Implicit Differentiation | Teen Ink

Implicit Differentiation

October 31, 2009
By stepherz GOLD, Solon, Ohio
stepherz GOLD, Solon, Ohio
18 articles 3 photos 1 comment

As much as I tried, I could not feel any jolt at all; the electrifying sensations that were supposed to accompany such a pure expression of romance failed to appear. If I may, it was much like the comedic build-up of a movie - the resulting record backscratch echoed and my puzzled “That’s it?” thoughts swirled around, admittedly, the same curious confusion.

Despite my rather planted opinions on faith and the soul, I’ve always possessed a silly belief that, somehow, I would “just know.” It is difficult to explain such a vague phrase; however, I believe it is a concept that everyone can relate to inherently.

That frigid afternoon, as snowflakes placidly sank into the banks of forming piles that were beginning to dot the ground, I tasted the guilt of the incapacity to reciprocate. I could not lift the snowflakes that lay, dead and forlorn, on the frozen ground.

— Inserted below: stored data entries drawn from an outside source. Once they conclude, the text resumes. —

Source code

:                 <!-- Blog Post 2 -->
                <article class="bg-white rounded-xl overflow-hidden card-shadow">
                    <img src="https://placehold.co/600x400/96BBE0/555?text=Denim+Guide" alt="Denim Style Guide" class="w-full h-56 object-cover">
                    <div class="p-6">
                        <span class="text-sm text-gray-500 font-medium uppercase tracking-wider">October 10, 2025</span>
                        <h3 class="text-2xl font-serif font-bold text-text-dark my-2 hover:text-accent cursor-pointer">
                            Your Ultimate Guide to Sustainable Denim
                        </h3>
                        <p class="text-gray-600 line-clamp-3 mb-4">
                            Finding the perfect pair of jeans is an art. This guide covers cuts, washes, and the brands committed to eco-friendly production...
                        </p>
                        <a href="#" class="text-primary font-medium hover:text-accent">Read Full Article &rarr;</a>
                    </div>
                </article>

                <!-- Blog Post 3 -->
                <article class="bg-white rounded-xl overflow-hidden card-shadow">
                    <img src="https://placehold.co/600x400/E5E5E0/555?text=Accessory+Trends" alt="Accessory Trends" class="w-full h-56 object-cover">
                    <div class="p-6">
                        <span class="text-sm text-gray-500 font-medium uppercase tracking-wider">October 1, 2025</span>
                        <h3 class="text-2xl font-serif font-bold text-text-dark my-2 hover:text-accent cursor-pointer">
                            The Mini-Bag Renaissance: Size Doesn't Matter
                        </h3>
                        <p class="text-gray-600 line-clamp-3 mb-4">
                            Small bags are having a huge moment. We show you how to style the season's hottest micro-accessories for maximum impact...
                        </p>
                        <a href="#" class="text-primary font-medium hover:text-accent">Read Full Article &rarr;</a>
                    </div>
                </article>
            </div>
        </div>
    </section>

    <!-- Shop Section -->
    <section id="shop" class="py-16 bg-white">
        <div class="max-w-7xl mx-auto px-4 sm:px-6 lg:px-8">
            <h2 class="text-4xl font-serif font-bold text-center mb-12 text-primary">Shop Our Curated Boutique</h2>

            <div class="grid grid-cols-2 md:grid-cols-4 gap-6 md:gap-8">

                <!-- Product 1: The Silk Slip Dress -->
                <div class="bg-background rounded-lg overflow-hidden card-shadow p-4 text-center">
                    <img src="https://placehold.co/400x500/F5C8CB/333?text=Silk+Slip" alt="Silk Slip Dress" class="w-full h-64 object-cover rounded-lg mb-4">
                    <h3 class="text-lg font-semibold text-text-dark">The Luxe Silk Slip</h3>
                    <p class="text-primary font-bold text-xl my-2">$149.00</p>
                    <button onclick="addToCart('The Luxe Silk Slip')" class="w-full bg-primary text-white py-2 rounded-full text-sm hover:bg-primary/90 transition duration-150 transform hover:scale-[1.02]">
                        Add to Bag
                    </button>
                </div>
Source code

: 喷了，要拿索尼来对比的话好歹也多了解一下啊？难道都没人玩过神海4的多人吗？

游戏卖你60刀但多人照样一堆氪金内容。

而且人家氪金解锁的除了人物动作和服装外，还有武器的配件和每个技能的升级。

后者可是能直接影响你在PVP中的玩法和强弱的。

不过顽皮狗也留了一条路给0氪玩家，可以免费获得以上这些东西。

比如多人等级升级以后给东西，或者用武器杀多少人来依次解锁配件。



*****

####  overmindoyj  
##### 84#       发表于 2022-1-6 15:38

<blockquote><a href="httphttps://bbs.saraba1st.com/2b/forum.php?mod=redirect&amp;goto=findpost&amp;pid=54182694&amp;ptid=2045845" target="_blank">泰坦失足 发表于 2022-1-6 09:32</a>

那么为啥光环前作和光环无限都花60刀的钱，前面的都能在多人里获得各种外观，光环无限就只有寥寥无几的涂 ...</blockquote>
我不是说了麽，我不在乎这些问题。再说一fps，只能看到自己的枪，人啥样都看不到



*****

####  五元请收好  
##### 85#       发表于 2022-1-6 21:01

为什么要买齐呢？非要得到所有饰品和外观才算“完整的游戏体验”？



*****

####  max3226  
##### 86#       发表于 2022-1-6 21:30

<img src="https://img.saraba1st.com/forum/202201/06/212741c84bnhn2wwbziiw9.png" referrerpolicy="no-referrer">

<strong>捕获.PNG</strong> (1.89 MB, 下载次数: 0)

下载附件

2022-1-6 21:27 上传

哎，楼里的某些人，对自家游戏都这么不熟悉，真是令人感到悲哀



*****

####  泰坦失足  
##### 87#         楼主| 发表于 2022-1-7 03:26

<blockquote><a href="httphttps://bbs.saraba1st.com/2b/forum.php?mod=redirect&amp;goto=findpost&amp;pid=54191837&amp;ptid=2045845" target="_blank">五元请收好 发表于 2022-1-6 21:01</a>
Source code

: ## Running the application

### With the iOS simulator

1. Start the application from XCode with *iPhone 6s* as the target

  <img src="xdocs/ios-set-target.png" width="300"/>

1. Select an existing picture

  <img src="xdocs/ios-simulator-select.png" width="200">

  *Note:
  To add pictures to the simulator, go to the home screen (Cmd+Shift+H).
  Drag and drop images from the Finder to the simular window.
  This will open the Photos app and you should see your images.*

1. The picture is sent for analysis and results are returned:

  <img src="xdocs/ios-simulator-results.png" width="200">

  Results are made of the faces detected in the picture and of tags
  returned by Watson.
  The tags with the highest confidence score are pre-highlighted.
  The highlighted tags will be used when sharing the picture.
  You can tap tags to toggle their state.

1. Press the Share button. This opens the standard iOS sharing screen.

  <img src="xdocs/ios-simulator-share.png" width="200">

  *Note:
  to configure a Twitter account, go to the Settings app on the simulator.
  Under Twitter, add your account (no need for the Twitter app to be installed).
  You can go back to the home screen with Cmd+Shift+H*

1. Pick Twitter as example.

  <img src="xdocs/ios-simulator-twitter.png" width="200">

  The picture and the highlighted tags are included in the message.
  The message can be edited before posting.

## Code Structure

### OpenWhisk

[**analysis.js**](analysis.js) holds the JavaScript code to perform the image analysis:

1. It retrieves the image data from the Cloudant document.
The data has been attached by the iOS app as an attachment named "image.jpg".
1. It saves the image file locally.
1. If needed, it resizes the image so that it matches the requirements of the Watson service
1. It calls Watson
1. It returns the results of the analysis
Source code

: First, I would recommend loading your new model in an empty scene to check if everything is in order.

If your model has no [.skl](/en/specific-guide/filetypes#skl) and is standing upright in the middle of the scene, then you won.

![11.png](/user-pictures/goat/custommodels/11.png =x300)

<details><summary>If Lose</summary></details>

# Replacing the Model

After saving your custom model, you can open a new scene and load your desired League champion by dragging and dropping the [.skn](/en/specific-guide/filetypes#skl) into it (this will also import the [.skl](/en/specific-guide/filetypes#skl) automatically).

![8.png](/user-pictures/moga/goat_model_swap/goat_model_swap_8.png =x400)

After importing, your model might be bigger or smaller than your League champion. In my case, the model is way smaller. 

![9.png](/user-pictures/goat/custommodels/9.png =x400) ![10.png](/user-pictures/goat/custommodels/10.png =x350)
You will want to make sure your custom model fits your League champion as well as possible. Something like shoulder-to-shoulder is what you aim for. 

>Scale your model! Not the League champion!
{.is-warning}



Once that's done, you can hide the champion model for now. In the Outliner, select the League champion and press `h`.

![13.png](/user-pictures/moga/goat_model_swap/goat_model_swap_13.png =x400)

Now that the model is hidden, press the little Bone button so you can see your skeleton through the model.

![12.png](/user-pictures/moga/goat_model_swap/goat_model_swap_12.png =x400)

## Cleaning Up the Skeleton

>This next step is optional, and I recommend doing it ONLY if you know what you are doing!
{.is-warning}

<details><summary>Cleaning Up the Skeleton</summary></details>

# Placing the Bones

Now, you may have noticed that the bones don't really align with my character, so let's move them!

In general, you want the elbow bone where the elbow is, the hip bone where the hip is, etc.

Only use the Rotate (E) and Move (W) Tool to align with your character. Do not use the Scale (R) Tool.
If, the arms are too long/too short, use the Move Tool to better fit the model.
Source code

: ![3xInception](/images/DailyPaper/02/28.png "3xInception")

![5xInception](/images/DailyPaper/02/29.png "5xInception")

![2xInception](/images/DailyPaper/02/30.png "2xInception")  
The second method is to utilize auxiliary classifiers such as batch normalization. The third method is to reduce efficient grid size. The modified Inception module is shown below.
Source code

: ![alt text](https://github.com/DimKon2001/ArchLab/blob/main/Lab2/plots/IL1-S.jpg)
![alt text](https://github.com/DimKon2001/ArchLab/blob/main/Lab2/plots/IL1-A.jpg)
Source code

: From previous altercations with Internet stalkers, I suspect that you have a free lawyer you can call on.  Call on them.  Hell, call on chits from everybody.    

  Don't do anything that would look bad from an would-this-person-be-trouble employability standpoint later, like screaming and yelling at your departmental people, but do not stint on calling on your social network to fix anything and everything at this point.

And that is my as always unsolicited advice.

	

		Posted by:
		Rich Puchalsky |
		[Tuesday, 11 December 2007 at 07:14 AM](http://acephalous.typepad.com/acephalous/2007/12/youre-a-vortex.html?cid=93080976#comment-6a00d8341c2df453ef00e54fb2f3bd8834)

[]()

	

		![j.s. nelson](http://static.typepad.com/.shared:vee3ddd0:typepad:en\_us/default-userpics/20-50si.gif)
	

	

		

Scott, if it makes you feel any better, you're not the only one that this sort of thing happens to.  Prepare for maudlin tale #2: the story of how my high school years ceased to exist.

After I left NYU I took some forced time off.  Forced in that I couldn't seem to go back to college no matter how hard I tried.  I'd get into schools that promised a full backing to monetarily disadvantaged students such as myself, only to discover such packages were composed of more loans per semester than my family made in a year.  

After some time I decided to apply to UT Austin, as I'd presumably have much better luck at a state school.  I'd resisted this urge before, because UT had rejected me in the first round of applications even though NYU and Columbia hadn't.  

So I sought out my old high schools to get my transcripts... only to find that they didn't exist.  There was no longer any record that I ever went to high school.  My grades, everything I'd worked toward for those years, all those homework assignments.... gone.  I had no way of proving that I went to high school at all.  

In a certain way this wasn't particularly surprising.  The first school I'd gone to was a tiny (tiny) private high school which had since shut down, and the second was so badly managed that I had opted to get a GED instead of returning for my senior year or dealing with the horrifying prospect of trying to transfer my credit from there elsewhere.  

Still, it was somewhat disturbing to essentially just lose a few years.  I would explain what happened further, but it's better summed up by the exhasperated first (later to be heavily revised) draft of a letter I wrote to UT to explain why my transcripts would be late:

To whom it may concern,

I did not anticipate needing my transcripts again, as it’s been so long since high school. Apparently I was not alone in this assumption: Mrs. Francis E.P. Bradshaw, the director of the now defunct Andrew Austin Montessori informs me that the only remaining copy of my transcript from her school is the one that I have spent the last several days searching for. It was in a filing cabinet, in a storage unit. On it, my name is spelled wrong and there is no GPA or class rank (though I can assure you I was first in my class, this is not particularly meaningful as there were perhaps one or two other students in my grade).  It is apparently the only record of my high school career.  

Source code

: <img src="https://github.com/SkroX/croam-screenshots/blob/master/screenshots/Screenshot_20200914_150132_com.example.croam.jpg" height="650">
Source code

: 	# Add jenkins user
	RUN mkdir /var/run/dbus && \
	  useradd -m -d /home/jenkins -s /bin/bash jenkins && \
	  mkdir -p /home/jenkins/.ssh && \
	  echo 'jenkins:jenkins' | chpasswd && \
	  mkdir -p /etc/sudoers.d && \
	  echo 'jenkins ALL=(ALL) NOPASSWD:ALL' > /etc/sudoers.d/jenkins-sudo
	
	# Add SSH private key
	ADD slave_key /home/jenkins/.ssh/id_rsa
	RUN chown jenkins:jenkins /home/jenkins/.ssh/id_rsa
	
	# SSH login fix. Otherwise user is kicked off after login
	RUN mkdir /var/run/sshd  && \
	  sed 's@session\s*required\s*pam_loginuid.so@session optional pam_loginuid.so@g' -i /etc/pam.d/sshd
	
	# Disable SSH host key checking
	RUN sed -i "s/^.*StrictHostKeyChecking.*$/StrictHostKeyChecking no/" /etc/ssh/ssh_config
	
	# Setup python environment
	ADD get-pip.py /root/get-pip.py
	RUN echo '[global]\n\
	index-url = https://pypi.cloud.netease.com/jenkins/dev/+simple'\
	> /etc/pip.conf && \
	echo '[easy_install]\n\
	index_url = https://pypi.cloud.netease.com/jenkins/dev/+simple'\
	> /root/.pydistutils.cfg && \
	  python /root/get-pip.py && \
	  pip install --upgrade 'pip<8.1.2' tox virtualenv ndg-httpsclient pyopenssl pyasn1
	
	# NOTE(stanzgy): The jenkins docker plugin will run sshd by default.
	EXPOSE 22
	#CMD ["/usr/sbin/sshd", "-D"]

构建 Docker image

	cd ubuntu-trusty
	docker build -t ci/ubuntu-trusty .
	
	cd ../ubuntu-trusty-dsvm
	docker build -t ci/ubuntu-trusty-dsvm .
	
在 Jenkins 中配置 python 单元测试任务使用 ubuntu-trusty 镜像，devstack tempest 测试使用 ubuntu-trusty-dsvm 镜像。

But high school love is ephemeral, and the tireless counter of time inevitably differentiates the steady from the capricious.

I had always been flighty.

But I was so, so sure of this.

Maybe the timing could not have been worse for him. Perhaps there was not anything to begin with. Or, indeed, maybe we were “united only through the common loneliness of being without any distinguishable direction.” I was, and am, definite in these words.

So, why was it, as our hearts both pounded from the sheer lunacy of our rather compromising position, that could I feel nothing at first, yet again? Obviously, through our age, we are not going to find the “One.” If we are lucky, it would be a miracle to just find reciprocation. Alas, although my mind was certain of my emotions, my guttural feelings refused to come to an agreement.

It is commonly said that the first and the last instances are the most memorable. And, well, I did dearly desire just a few more seconds of the last, for I did not know that it would be, the last.

However, it is such a pity that we cannot cherish the moments in between as they come. For, as much as the first and the last kiss still stay with me, it is the surprising jolts of the ones in between that I value the most.